Reputation: 111
Here's the situation: We're using a data loading service to ingest about 1TB of json files from a directory in s3. We want to load those files into the ingestion directory in batches so that our loading service isn't overwhelmed. We're doing that batching with a local python script that uses the boto3 client copy method. Here's a sample from boto3's docs:
import boto3
s3 = boto3.resource('s3')
copy_source = {
'Bucket': 'mybucket',
'Key': 'mykey'
}
s3.meta.client.copy(copy_source, 'otherbucket', 'otherkey')

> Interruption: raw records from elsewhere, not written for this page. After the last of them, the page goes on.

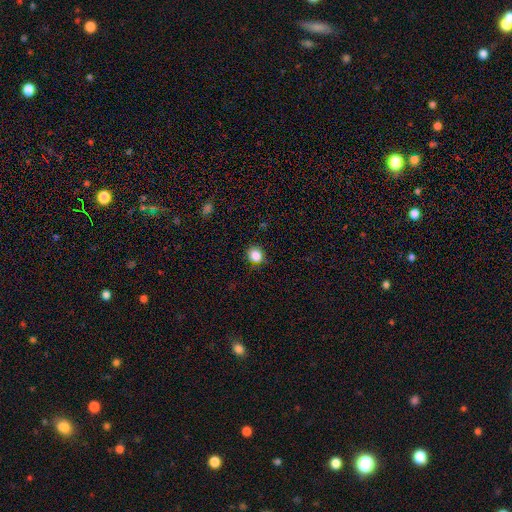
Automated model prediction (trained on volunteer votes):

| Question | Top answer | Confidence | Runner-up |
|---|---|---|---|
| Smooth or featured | smooth | 85% | star or artifact (11%) |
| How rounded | round | 77% | in between (22%) |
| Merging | none | 85% | minor disturbance (11%) |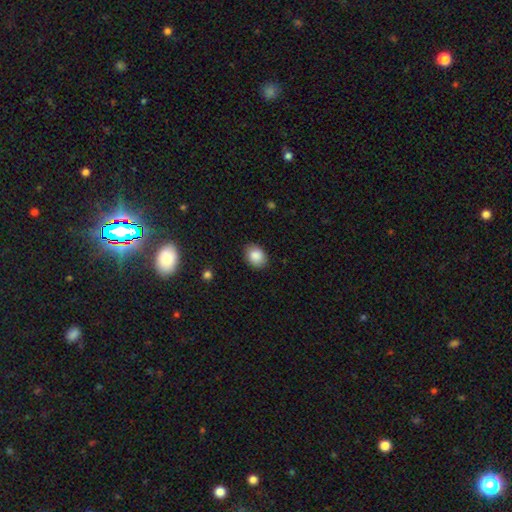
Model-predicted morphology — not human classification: smooth-or-featured: smooth: 88% | star or artifact: 8% | featured or disk: 4%
  how-rounded: in between: 62% | round: 37% | cigar-shaped: 1%
  merging: none: 85% | minor disturbance: 11% | major disturbance: 2% | merger: 1%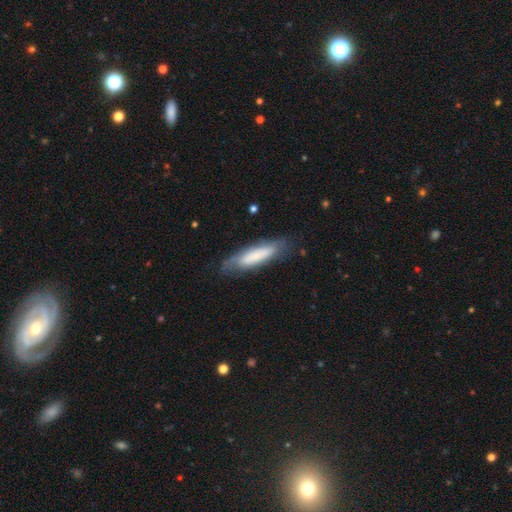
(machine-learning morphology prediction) Smooth or featured: smooth — 62% (featured or disk — 32%)
How rounded: cigar-shaped — 65% (in between — 34%)
Merging: none — 69% (minor disturbance — 22%)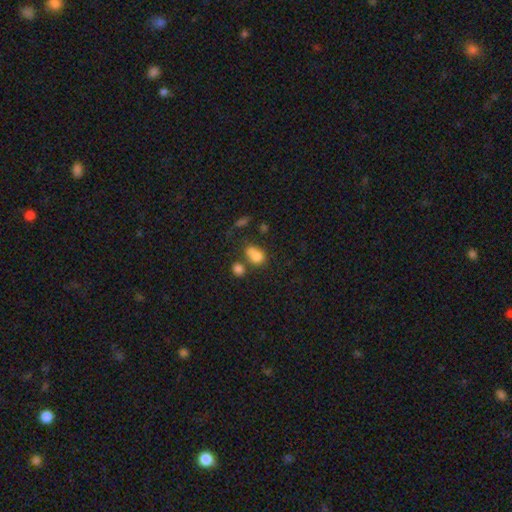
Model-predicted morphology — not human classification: Overall: smooth (77%). How rounded: in between (55%; round 43%). Merging: merger (41%; none 33%).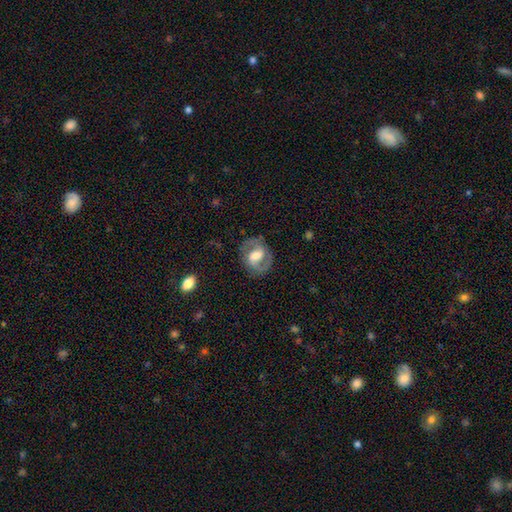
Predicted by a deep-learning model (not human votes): Smooth or featured?
  - featured or disk: 76% *
  - smooth: 19%
  - star or artifact: 6%
Edge-on disk?
  - no: 97% *
  - yes: 3%
Bar?
  - weak: 47% *
  - strong: 30%
  - no: 23%
Spiral arms?
  - yes: 87% *
  - no: 13%
Spiral winding?
  - medium: 54% *
  - tight: 29%
  - loose: 18%
Spiral arm count?
  - 2: 88% *
  - can't tell: 5%
  - 1: 3%
  - 3: 1%
  - 4: 1%
  - more than 4: 1%
Bulge size?
  - moderate: 50% *
  - large: 29%
  - small: 15%
  - none: 4%
  - dominant: 2%
Merging?
  - none: 79% *
  - minor disturbance: 13%
  - major disturbance: 6%
  - merger: 1%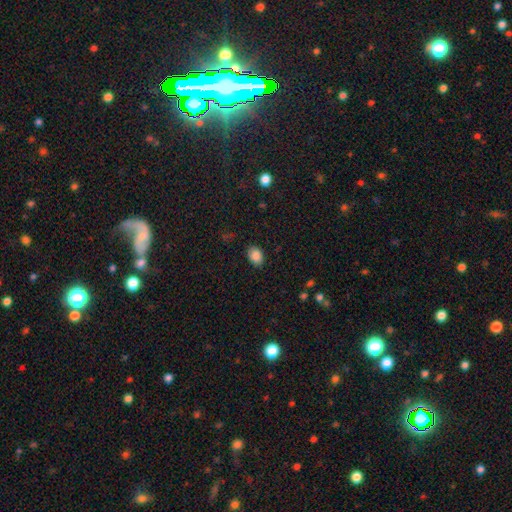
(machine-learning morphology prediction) Q: Smooth or featured?
A: smooth (86%); runner-up: star or artifact (8%)
Q: How rounded?
A: in between (74%); runner-up: round (25%)
Q: Merging?
A: none (86%); runner-up: minor disturbance (11%)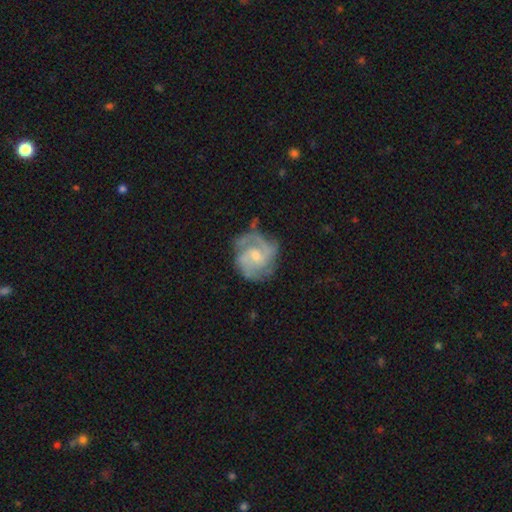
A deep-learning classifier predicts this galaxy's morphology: Smooth or featured? Predicted: featured or disk (p=0.83). Edge-on disk? Predicted: no (p=0.98). Bar? Predicted: no (p=0.50). Spiral arms? Predicted: yes (p=0.95). Spiral winding? Predicted: medium (p=0.48). Spiral arm count? Predicted: 2 (p=0.58). Bulge size? Predicted: small (p=0.55). Merging? Predicted: none (p=0.61).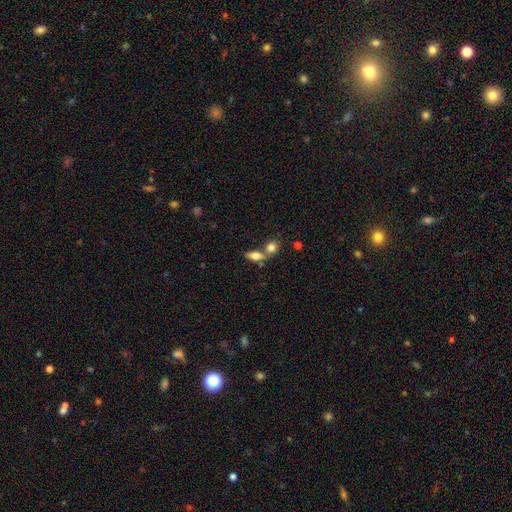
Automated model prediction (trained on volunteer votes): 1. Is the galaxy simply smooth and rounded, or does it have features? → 74% smooth, 17% featured or disk, 9% star or artifact.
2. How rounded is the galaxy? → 77% in between, 14% cigar-shaped, 9% round.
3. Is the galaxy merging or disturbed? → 44% merger, 41% none, 11% minor disturbance, 5% major disturbance.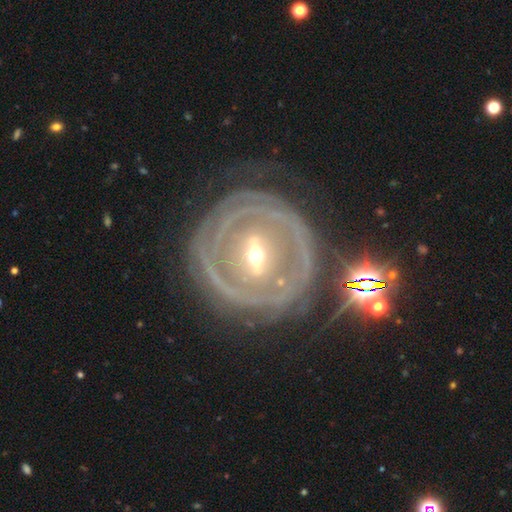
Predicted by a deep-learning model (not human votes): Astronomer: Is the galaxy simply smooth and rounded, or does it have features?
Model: featured or disk — 86%.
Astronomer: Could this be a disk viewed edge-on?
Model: no — 93%.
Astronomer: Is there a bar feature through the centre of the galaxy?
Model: strong — 48% (runner-up: weak, 35%).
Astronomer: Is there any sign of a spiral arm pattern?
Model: yes — 79%.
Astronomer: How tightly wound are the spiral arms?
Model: tight — 80%.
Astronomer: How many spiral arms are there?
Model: can't tell — 43% (runner-up: 2, 22%).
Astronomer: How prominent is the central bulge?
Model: small — 50% (runner-up: moderate, 45%).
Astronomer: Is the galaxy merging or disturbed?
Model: none — 71%.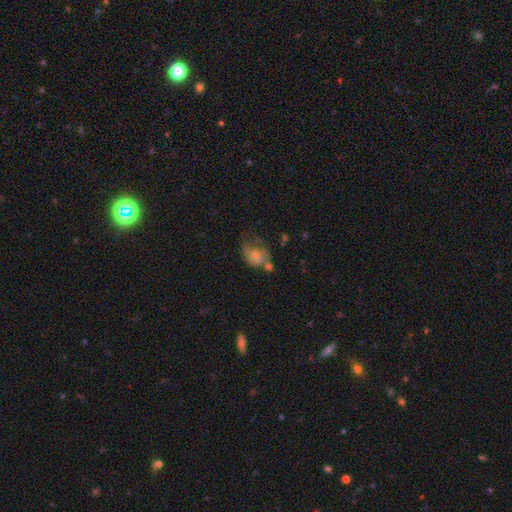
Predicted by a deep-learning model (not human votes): smooth-or-featured: smooth: 47% | featured or disk: 44% | star or artifact: 9%
  merging: major disturbance: 28% | none: 27% | minor disturbance: 24% | merger: 21%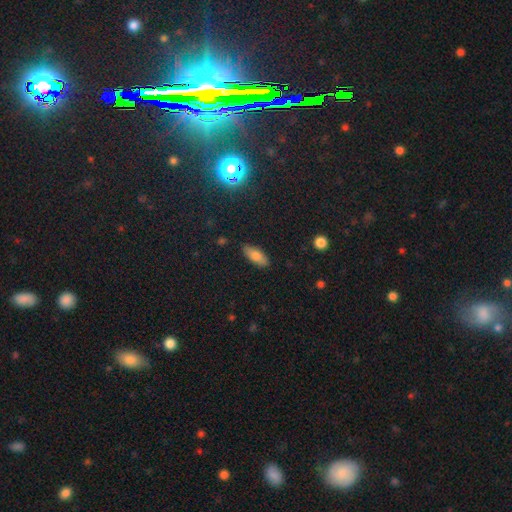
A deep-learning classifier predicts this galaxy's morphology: Smooth or featured? Predicted: smooth (p=0.77). How rounded? Predicted: in between (p=0.79). Merging? Predicted: none (p=0.86).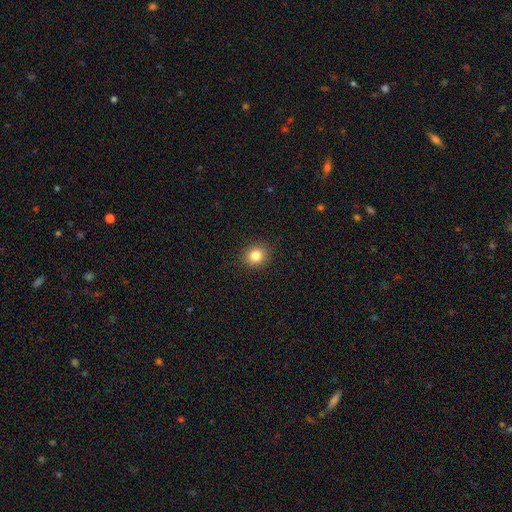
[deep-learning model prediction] Overall: smooth (83%). How rounded: round (80%). Merging: none (91%).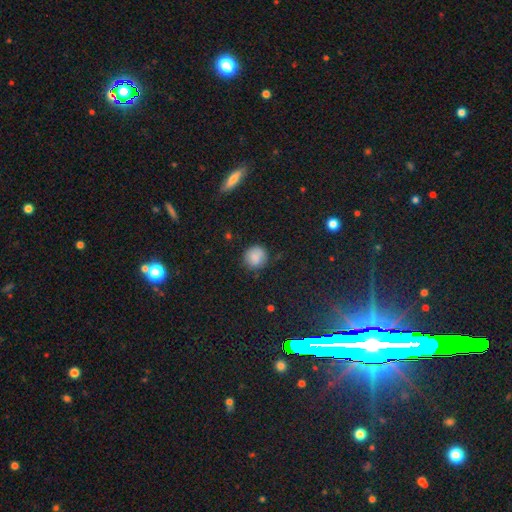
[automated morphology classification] Smooth or featured? Predicted: smooth (p=0.83). How rounded? Predicted: round (p=0.90). Merging? Predicted: none (p=0.80).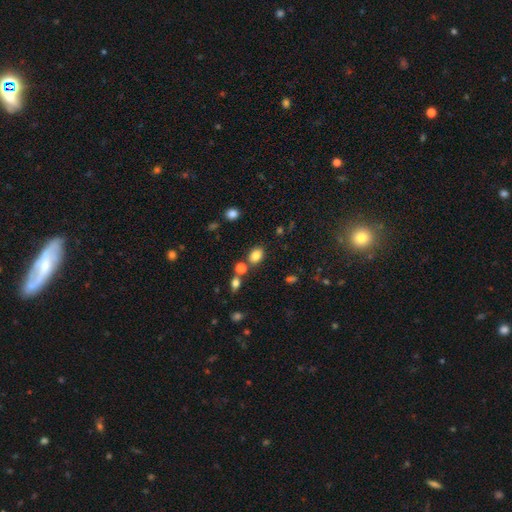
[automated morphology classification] Smooth or featured? smooth (82%)
How rounded? in between (70%)
Merging? none (71%)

When using boto3's copy method, is there any reason to think that the client is downloading the file associated with the key and then doing a PUT into the new otherbucket/otherkey
location?
I know that there's a charge for any operations in s3, so I'm basically trying to ensure that we're not going to get charged for those as well as that we don't waste our own bandwidth like that.
Upvotes: 1
Views: 564
Reputation: 179384
This is a PUT+Copy
. It's a single request sent to the target bucket, specifying the source bucket and object.
It is not a download/upload, but you are still charged for the PUT
request against the target bucket, and a GET
request that the target bucket sends to the source bucket to fetch the content.
The data is transferred internally within S3, so it's not using your Internet bandwidth, but the source bucket is billed for cross-region bandwidth if the source and target buckets are in different regions. This is billed at a lower rate than the "out to the Internet" bandwidth charge.
See: Copying Objects in a Single Operation
Upvotes: 5